Ginsberg later recalled, "We sang Hare Krsna all evening. It was absolutely great-an open thing. It was the height of the Haight-Ashbury spiritual enthusiasm."
As the tempo speeded up, the chanting and dancing became more and more intense, spurred on by a stageful of top rock musicians, who were as charmed by the magic of the maha-mantra as the amateur musicians had been at the Tompkins Square kirtanas only a few weeks before. The chant rose; it seemed to surge and swell without limit. When it seemed it could go no further, the chanting stopped. Srila Prabhupada offered prayers to his spiritual master into the microphone and ended-by saying three times, "All glories to the assembled devotees!" The Haight-Ashbury neighborhood buzzed with talk af the Mantra-Rock Dance for weeks afterward.

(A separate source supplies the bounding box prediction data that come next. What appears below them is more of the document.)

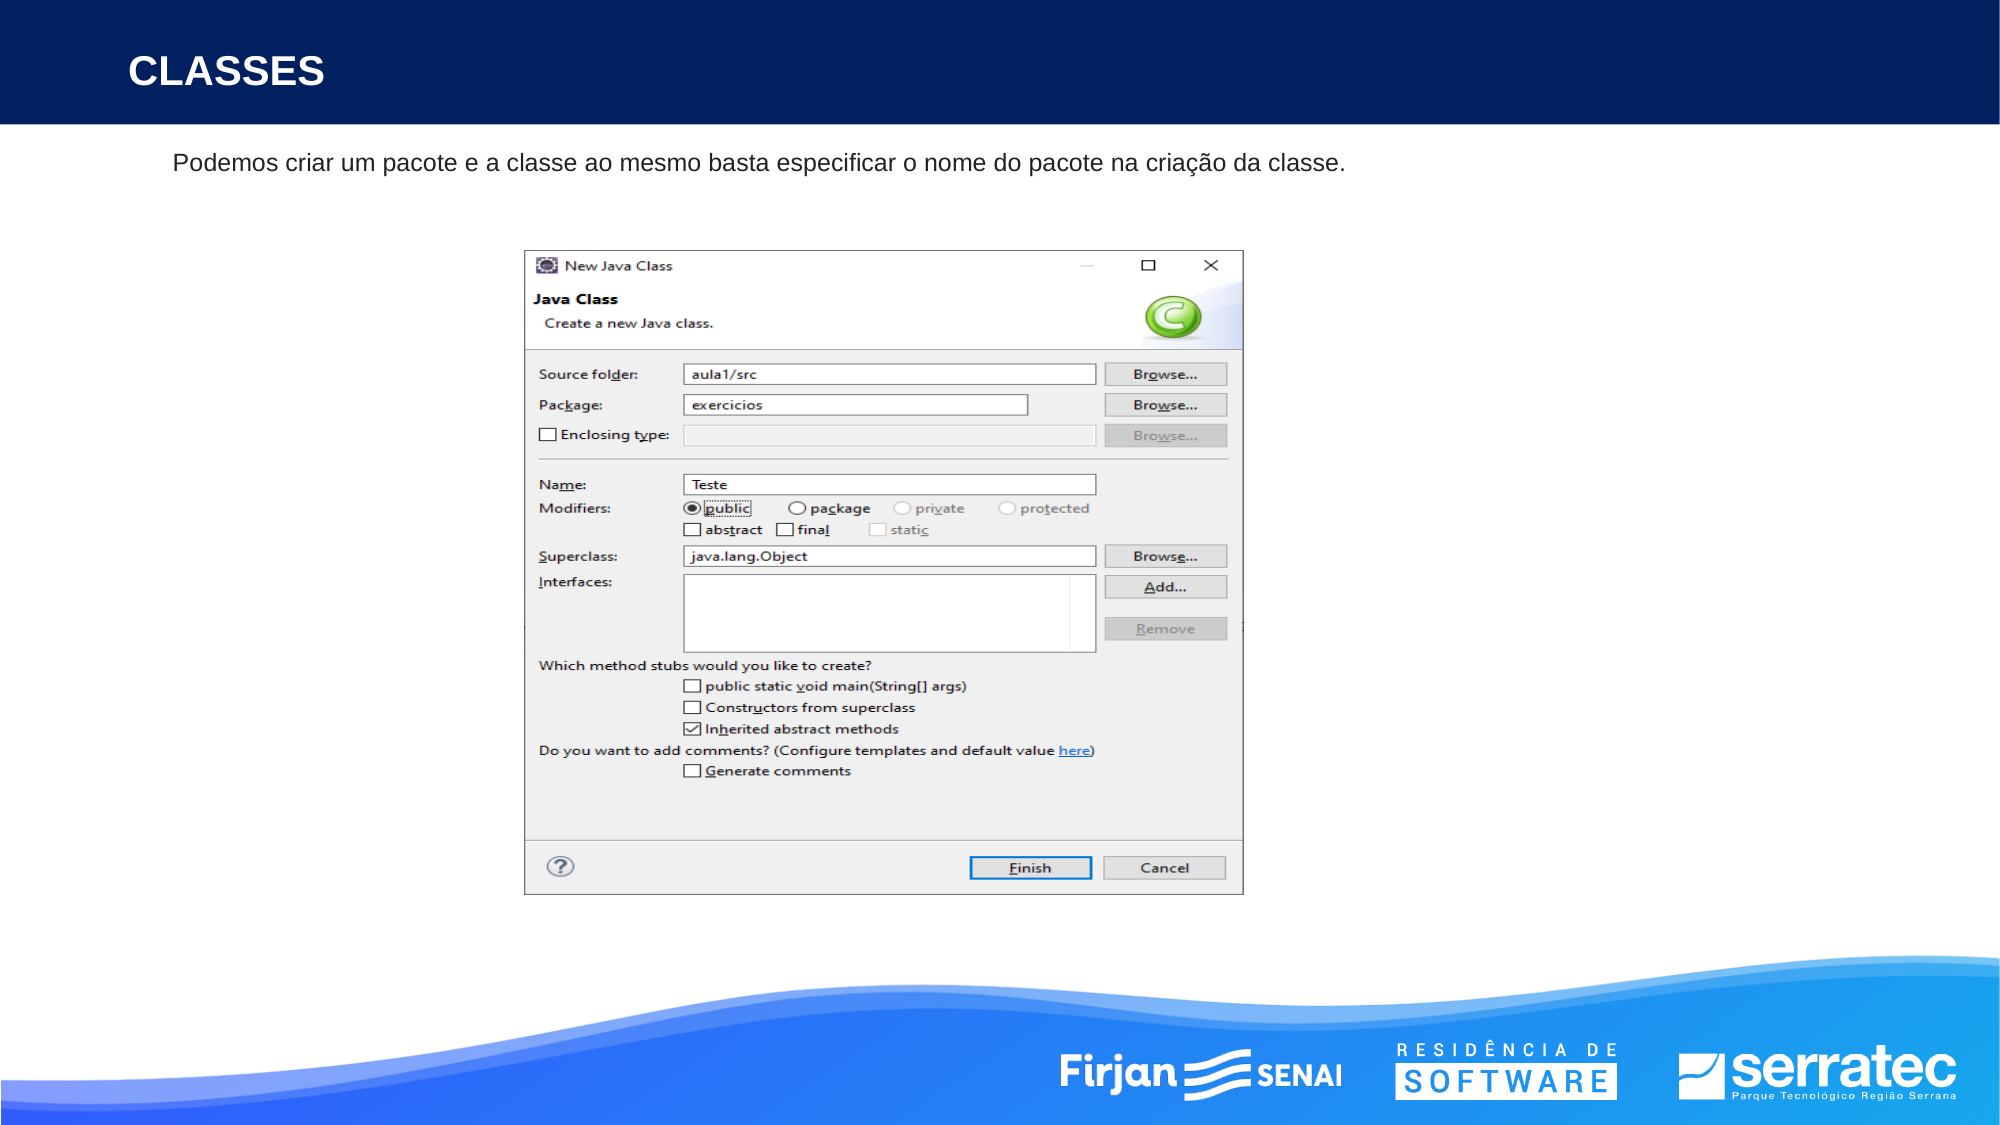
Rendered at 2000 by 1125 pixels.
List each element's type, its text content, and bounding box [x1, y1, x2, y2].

picture [1, 943, 2000, 1125]
text_box Podemos criar um pacote e a classe ao mesmo basta especificar o nome do pacote na criação da classe. [157, 138, 1854, 184]
picture [524, 249, 1244, 895]
text_box CLASSES [113, 1, 1882, 137]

Within a few months of the Mantra-Rock event, devotees in San Francisco, New York, and Montreal began to take to the streets with their mrdangas (clay drums) and karatalas (hand cymbals) to chant the maha-mantra on a daily basis. In just a few years, temples were opening all over North America and Europe, and people everywhere were hearing the chanting of Hare Krsna.
On May 31, 1969, when the Vietnam war protest movement was reaching its climax, six devotees joined John Lennon and Yoko Ono in their Montreal hotel room to play instruments and sing on John and Yoko's famous recording "Give Peace a Chance." This song, which included the mantra, and a hit single, "The Hare Krishna Mantra," produced in September of the same year by Beatle George Harrison and featuring the devotees, introduced millions to the chanting. Even Broadway's long-running musical hit Hair included exuberant choruses of the Hare Krsna mantra.

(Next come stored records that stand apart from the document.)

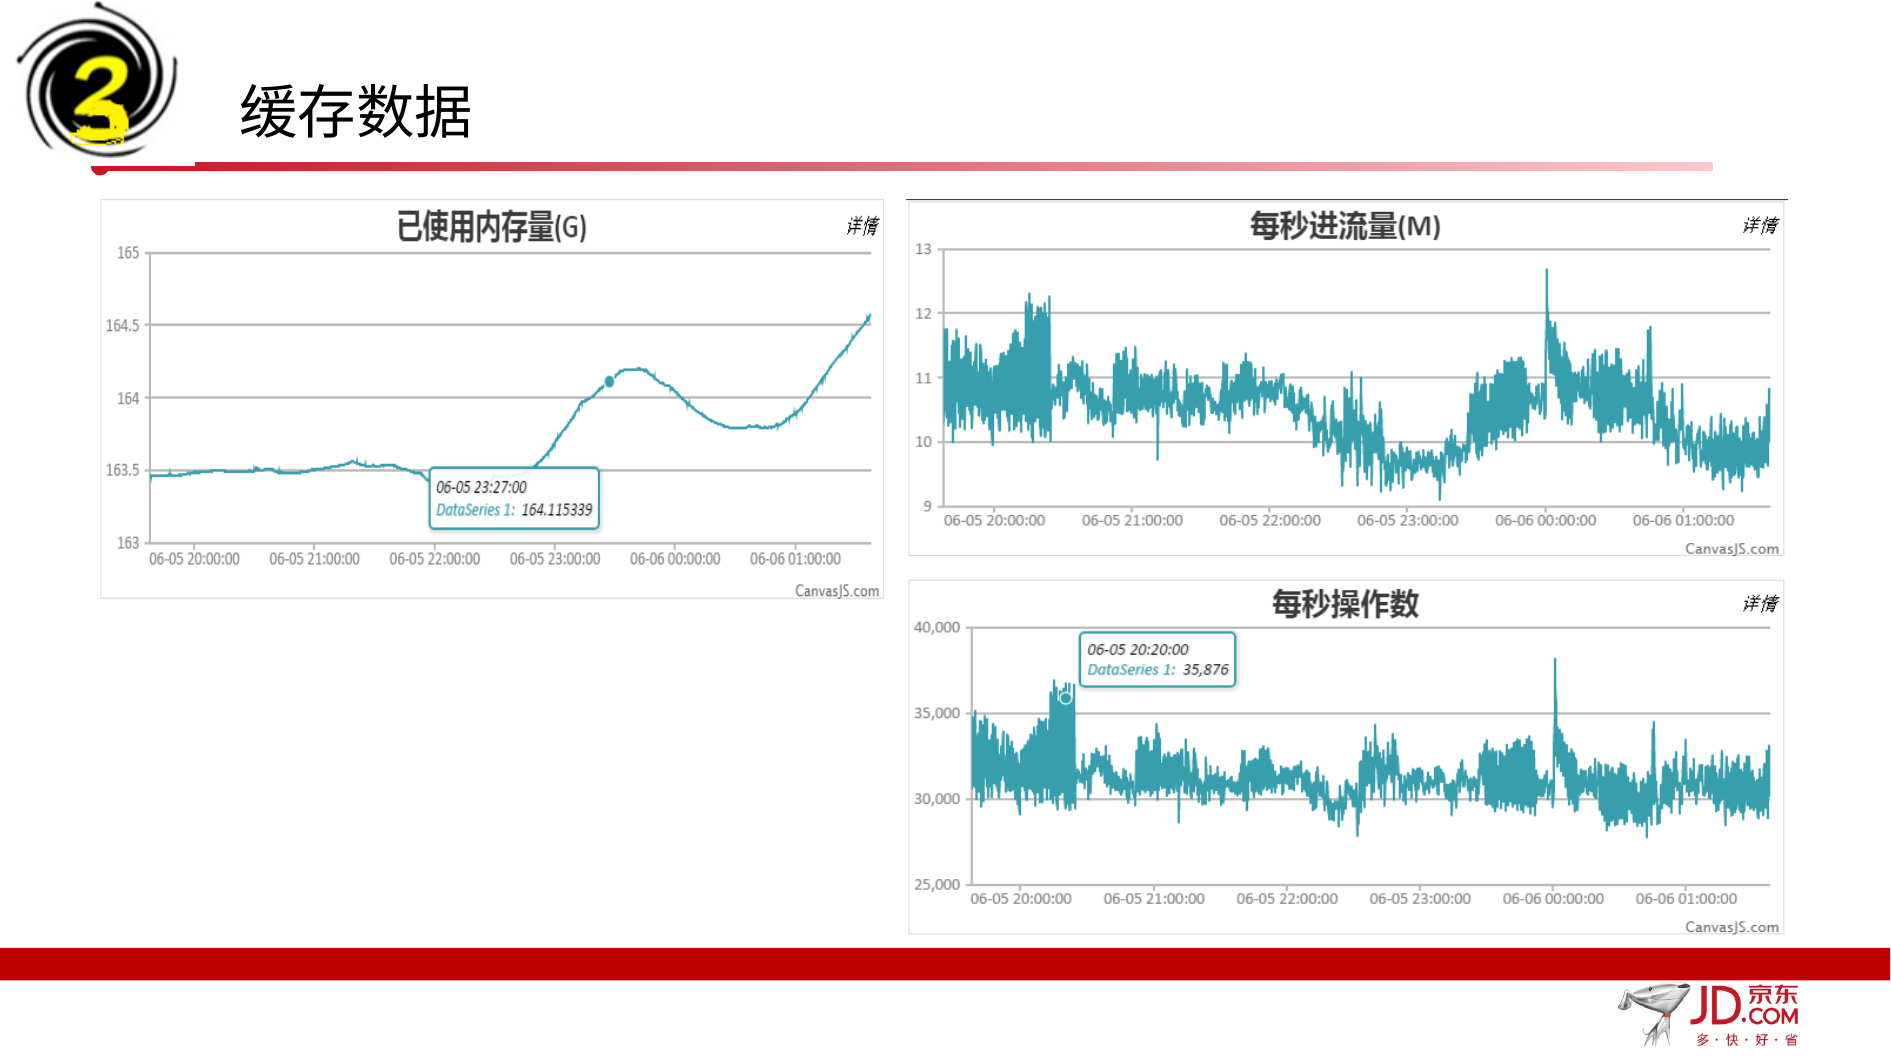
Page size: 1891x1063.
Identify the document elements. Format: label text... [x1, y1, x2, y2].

text_box [198, 162, 224, 171]
picture [1617, 969, 1809, 1052]
picture [906, 198, 1788, 939]
text_box [0, 947, 1891, 981]
text_box [1430, 162, 1713, 171]
picture [90, 187, 887, 615]
title 缓存数据 [224, 21, 1430, 200]
picture [11, 0, 195, 166]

At the now historic mass antiwar demonstration in Washington, D.C., on November 15, 1969, devotees from all over the United States and Canada chanted the Hare Krsna mantra throughout the day and distributed "The Peace Formula," a small leaflet based on Srila Prabhupada's teachings from the Vedic scriptures. "The Peace Formula," which proposed a spiritual solution to the problem of war, was distributed en masse for many months and influenced thousands of lives.
By 1970, when George Harrison's "My Sweet Lord"- with its beautiful recurring Iyrics of Hare Krsna and Hare Rama-was the international number-one hit song of the day, devotees in dhotis and saris, chanting the maha-mantra with musical instruments, were now a familiar sight in almost every major city throughout the world. Because of Srila Prabhupada's deep love for Lord Krsna and his own spiritual master, his amazing determination, and his sincere compassion, "Hare Krsna" had become a household word.